Off the top, the project is a massive nod to Evidence’s ear for beats and ability to sequence projects to their full potential. He shares production duty with The Alchemist, Nottz, Sebb Bash, Animoss, Mr. Green, V Don, Daringer, Khrysis and EARDRUM in such an organic way one could easily believe Evidence himself produced it solo.

The guests — which include Dilated Peoples brethren DJ Babu on some cuts — also find a way to complement the project with no sense of competition. Instead, features such as Conway The Machine (who appears on the Daringer-produced “Moving On Up”) and Boldy James (who sparkles on the self-produced “All Of That Said”) exude camaraderie and chemistry.

An overwhelming feeling of authenticity is brimming throughout; Ev’s steady, calm flow is packed with bars that showcase growth, maturity and a looming sense of restlessness — walking a tightrope of ambition and personal fulfillment.

One bar on the standout “All Of That Said” is especially poignant: “I wasn’t first in line, I took it slow, did my best through the worst of times.”

Being in the mix with such a consistent catalog (outside of his mainstream foray) has afforded Evidence great comfort in doing things his way — and the current industry is at a point where the indie mindset is reigning supreme.

Unlearning Vol. 1 isn’t as vast and avant-garde of a sonic departure for the slow-flow rapper as its name suggests; there isn’t much in the way of surprises.
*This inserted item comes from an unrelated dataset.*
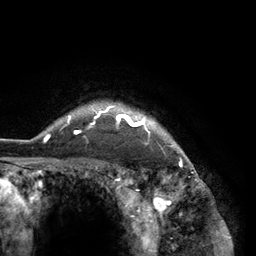
Breast MRI (dynamic contrast-enhanced), one axial slice; position 113 of 134 along the scan axis; cropped to one breast; dynamic contrast-enhanced series, time point 2 of 6 at this slice position (early post-contrast); 3 T; TE 2.8 ms, TR 7.3 ms; 256 × 256 image matrix. Female patient.
Structures marked on this image (semi-automatically segmented with operator editing):
- enhancing-tissue mask used for the functional tumour volume (all voxels passing the contrast-enhancement thresholds inside the analysis volume; usually the tumour): box from (x=43, y=103) to (x=182, y=150) px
The love is in the details, though and it’s a pivot in terms of the process.

There aren’t any massive, high-energy singles here and some of the stripped-back elements leave a few songs perhaps a little too raw. The Mr. Green-produced “Won’t Give Up The Danger” featuring Murkage Dave is dope but feels like a reference track for something slightly more fleshed out (sonically).

But considering the inescapable feeling of creative freedom across the LP, it almost seems like that’s the point.

As he raps on the Khyrsis-produced “Talking To The Audience,” “I’d rather hear the emotion in vocals recorded poorly than some clean shit, with no feeling.”

The most significant win is how Ev manages to create an introduction to a post-Weatherman version of himself that captures the energy of a demo tape, paired with the skill and reflective content of a veteran, without sounding strained. Instead — it feels endearingly honest. And for an MC who’s been active for well over two decades, that’s no small feat.